= UV pinning =

UV pinning is the process of applying a dose of low intensity ultraviolet (UV) light to a UV curable ink (UV ink). The light's wavelengths must be correctly matched to the ink's photochemical properties. As a result, the ink droplets move to a higher viscosity state, but stop short of full cure. This is also referred to as the "gelling" of the ink.

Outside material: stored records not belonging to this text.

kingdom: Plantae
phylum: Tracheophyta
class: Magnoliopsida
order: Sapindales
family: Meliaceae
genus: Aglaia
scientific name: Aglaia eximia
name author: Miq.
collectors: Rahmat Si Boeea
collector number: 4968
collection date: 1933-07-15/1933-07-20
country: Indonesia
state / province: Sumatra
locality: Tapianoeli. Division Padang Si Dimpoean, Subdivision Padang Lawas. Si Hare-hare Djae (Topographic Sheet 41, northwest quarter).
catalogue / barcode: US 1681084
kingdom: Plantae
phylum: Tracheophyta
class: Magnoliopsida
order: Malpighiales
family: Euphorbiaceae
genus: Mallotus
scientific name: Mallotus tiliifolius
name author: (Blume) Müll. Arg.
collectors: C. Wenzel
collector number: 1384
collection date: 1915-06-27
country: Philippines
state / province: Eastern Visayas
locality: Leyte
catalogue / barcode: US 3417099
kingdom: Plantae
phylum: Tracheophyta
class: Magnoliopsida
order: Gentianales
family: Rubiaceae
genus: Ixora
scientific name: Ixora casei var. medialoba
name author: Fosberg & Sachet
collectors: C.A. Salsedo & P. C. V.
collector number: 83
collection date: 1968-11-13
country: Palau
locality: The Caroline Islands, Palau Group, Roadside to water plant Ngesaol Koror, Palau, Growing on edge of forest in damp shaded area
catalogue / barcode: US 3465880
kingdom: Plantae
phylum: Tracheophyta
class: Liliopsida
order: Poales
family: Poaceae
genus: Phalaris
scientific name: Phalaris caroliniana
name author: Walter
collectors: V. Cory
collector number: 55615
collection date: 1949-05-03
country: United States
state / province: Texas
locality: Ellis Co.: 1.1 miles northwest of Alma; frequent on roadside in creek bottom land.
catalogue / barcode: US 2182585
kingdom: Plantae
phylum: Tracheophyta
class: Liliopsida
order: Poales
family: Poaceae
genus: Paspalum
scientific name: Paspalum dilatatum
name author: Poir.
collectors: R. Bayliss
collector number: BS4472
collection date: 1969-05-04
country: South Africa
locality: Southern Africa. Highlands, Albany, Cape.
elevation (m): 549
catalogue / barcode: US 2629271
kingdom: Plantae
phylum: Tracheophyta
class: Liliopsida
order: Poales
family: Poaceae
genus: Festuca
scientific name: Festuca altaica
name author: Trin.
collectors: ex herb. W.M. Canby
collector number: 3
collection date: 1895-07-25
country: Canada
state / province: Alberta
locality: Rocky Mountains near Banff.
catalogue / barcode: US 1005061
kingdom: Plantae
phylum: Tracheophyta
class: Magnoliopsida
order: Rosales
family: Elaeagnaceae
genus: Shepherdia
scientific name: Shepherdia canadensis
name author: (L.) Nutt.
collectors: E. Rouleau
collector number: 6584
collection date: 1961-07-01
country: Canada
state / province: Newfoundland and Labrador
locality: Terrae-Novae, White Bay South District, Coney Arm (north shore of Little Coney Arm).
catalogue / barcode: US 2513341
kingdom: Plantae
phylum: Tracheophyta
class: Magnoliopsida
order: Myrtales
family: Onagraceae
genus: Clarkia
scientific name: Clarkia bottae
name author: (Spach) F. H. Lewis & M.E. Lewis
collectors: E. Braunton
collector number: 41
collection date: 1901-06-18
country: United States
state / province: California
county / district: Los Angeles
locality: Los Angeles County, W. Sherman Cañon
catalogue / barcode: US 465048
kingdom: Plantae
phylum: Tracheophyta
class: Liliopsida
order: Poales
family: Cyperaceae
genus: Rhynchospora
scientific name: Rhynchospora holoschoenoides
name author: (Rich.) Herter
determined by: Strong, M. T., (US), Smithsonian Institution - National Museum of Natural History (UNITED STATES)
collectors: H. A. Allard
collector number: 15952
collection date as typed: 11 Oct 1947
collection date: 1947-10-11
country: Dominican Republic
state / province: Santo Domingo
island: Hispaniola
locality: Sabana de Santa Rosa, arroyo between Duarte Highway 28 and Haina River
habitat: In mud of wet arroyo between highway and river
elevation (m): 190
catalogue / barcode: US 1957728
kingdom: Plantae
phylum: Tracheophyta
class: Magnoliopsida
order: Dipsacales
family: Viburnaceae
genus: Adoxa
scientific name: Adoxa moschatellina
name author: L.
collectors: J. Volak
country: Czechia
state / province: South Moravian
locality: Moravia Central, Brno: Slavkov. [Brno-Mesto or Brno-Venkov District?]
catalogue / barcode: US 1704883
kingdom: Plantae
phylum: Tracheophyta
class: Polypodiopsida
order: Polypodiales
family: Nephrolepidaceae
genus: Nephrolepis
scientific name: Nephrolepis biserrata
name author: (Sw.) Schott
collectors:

UV pinning is typically used in UV ink jet applications (e.g. the printing of labels, the printing of electronics, and the fabrication of 3-D microstructures).

== Purpose ==
UV pinning enhances the management of drop size and image integrity, minimizing the unwanted mixing of drops and providing the highest possible image quality and the sharpest colour rendering.

Challenge:
Overcome the wetting problems that were causing UV-Curable inks to spread and cause ink droplets to bleed into each other before full curing single-pass digital printing of narrow web labels.

Solution:
A UV pinning system that uses high power UV light emitting diodes (LEDs) installed next to the inkjet array (print head). The UV light from the pinning system, typically lower than that of the full cure UV system, causes the UV ink to thicken, also known as gelling, but not fully cure. This ink thickening stops dot gain and holds the ink droplet pattern in place until it reaches the full cure UV system.